James Monro (2 September 1680 – 4 November 1752) was a Scottish physician.

==Biography==
Monro was born in Scotland on 2 September 1680. He was the son of Alexander Monro. He came to London with his father in 1691, and matriculated at Balliol College, Oxford, 8 July 1699, graduating B.A. 15 June 1703, M.A. 3 June 1708, M.B. 25 May 1709. He does not appear to have practised medicine, at least in London, till middle life, since it was not till 9 July 1722 that he took the degree of M.D., and six years later, 23 December 1728, was admitted candidate of the College of Physicians of London, succeeding to the fellowship 22 December 1729. He was elected physician to Bethlehem Hospital for lunatics 9 October 1728, which appointment he held till his death. For the rest of his life he devoted himself to the treatment of insanity. He is said to have been a skilful and honourable physician. His policy in not admitting students or physicians to the practice of his hospital was the subject of hostile criticism in Dr. Battle's treatise on 'Madness' (London, 1758, 4to), and was defended in a pamphlet by his son John Monro, who is separately noticed.

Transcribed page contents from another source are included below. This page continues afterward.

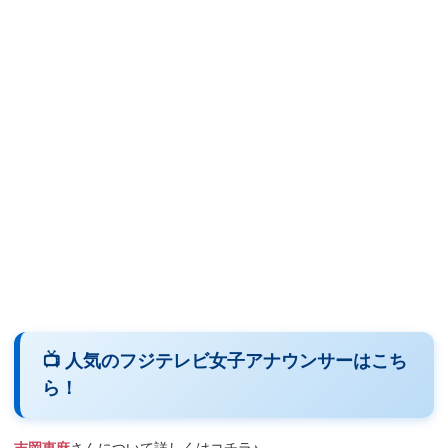
📺 人気のフジテレビ女子アナウンサーはこち
ら！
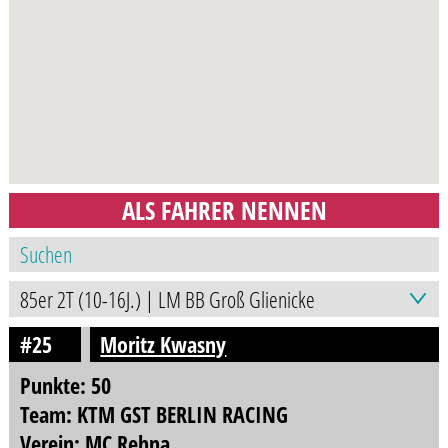
ALS FAHRER NENNEN
#25
Moritz Kwasny
Punkte: 50
Team: KTM GST BERLIN RACING
Verein: MC Rehna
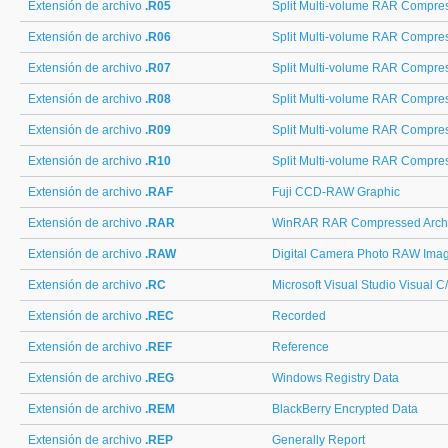
Extensión de archivo
.R05
Split Multi-volume RAR Compress
Extensión de archivo
.R06
Split Multi-volume RAR Compress
Extensión de archivo
.R07
Split Multi-volume RAR Compress
Extensión de archivo
.R08
Split Multi-volume RAR Compress
Extensión de archivo
.R09
Split Multi-volume RAR Compress
Extensión de archivo
.R10
Split Multi-volume RAR Compress
Extensión de archivo
.RAF
Fuji CCD-RAW Graphic
Extensión de archivo
.RAR
WinRAR RAR Compressed Arch
Extensión de archivo
.RAW
Digital Camera Photo RAW Ima
Extensión de archivo
.RC
Microsoft Visual Studio Visual 
Extensión de archivo
.REC
Recorded
Extensión de archivo
.REF
Reference
Extensión de archivo
.REG
Windows Registry Data
Extensión de archivo
.REM
BlackBerry Encrypted Data
Extensión de archivo
.REP
Generally Report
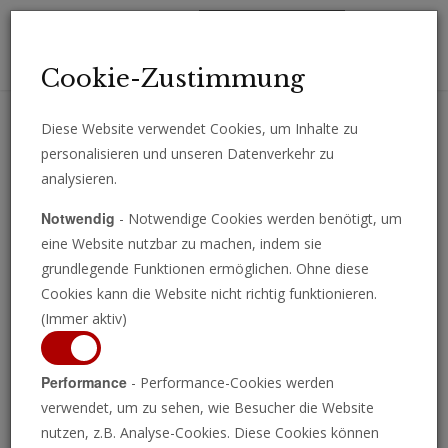
Toggl
Cookie-Zustimmung
navig
Diese Website verwendet Cookies, um Inhalte zu
personalisieren und unseren Datenverkehr zu
Erhalten Sie wichtige Analysen, Kommentare und Nachrichten
analysieren.
direkt per E-Mail.
Notwendig
- Notwendige Cookies werden benötigt, um
ABONNIEREN
eine Website nutzbar zu machen, indem sie
grundlegende Funktionen ermöglichen. Ohne diese
Cookies kann die Website nicht richtig funktionieren.
(Immer aktiv)
Performance
- Performance-Cookies werden
verwendet, um zu sehen, wie Besucher die Website
nutzen, z.B. Analyse-Cookies. Diese Cookies können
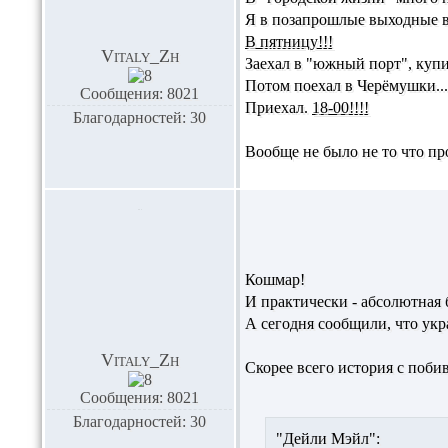
Я в позапрошлые выходные в
В пятницу!!!
Vitaly_Zh
Заехал в "южный порт", купи
Потом поехал в Черёмушки...
Сообщения: 8021
Приехал.
18-00!!!!
Благодарностей: 30
Вообще не было не то что пр
Кошмар!
И практически - абсолютная 
А сегодня сообщили, что ук
Vitaly_Zh
Скорее всего история с поби
Сообщения: 8021
Благодарностей: 30
"Дейли Мэйл":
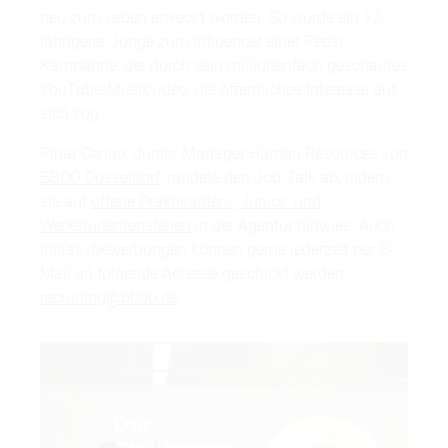
neu zum Leben erweckt worden. So wurde ein 12-
jährigerer Junge zum Influencer einer Pepsi-
Kampagne, der durch sein millionenfach geschautes
YouTube-Musikvideo viel öffentliches Interesse auf
sich zog.
Pinar Cenan, Junior Manager Human Resources von
BBDO Düsseldorf
, rundete den Job-Talk ab, indem
sie auf
offene Praktikanten-, Junior- und
Werkstudentenstellen
in der Agentur hinwies. Auch
Initiativbewerbungen können gerne jederzeit per E-
Mail an folgende Adresse geschickt werden:
recruiting@bbdo.de
.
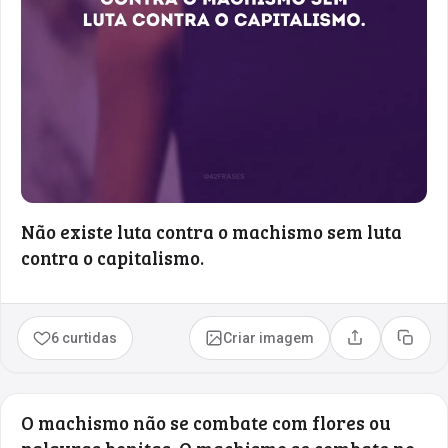
Não existe luta contra o machismo sem luta
contra o capitalismo.
6 curtidas
Criar imagem
Compartilhar
Copia
O machismo não se combate com flores ou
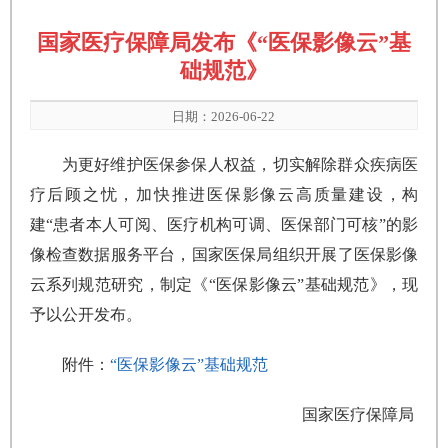
国家医疗保障局发布《“医保影像云”基
础规范》
日期：2026-06-22
为更好维护医保参保人权益，切实解除群众疾病医
疗后顾之忧，加快推进医保影像云高质量建设，构
建“患者本人可阅、医疗机构可调、医保部门可核”的影
像检查数据服务平台，国家医保局组织开展了医保影像
云系列规范研究，制定《“医保影像云”基础规范》，现
予以公开发布。
附件：
“医保影像云”基础规范
国家医疗保障局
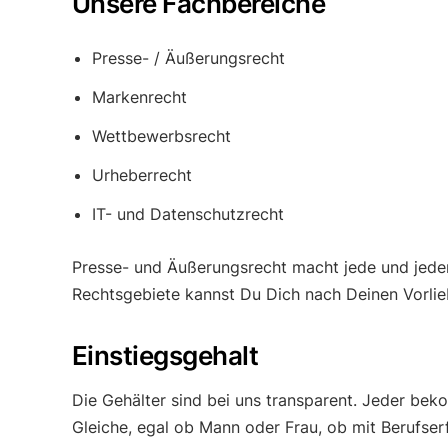
Unsere Fachbereiche
Presse- / Äußerungsrecht
Markenrecht
Wettbewerbsrecht
Urheberrecht
IT- und Datenschutzrecht
Presse- und Äußerungsrecht macht jede und jede
Rechtsgebiete kannst Du Dich nach Deinen Vorlie
Einstiegsgehalt
Die Gehälter sind bei uns transparent. Jeder bek
Gleiche, egal ob Mann oder Frau, ob mit Berufser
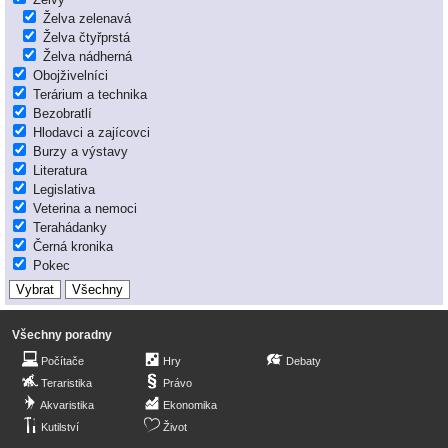
Želva zelenavá
Želva čtyřprstá
Želva nádherná
Obojživelníci
Terárium a technika
Bezobratlí
Hlodavci a zajícovci
Burzy a výstavy
Literatura
Legislativa
Veterina a nemoci
Terahádanky
Černá kronika
Pokec
Všechny poradny
Počítače
Hry
Debaty
Teraristika
Právo
Akvaristika
Ekonomika
Kutilství
Život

James Monro's only literary production was the Harveian oration at the College of Physicians in 1737. He died 4 November 1752, at Sunninghill, Berkshire, and is buried there. A portrait of him is in the College of Physicians.

Monro married on 22 February 1707, Elizabeth (died 20 November 1753) the only child of Thomas Hay (died 1734), Solicitor in Chancery. Their children included Dr. John Monro and Thomas Monro (1716–81).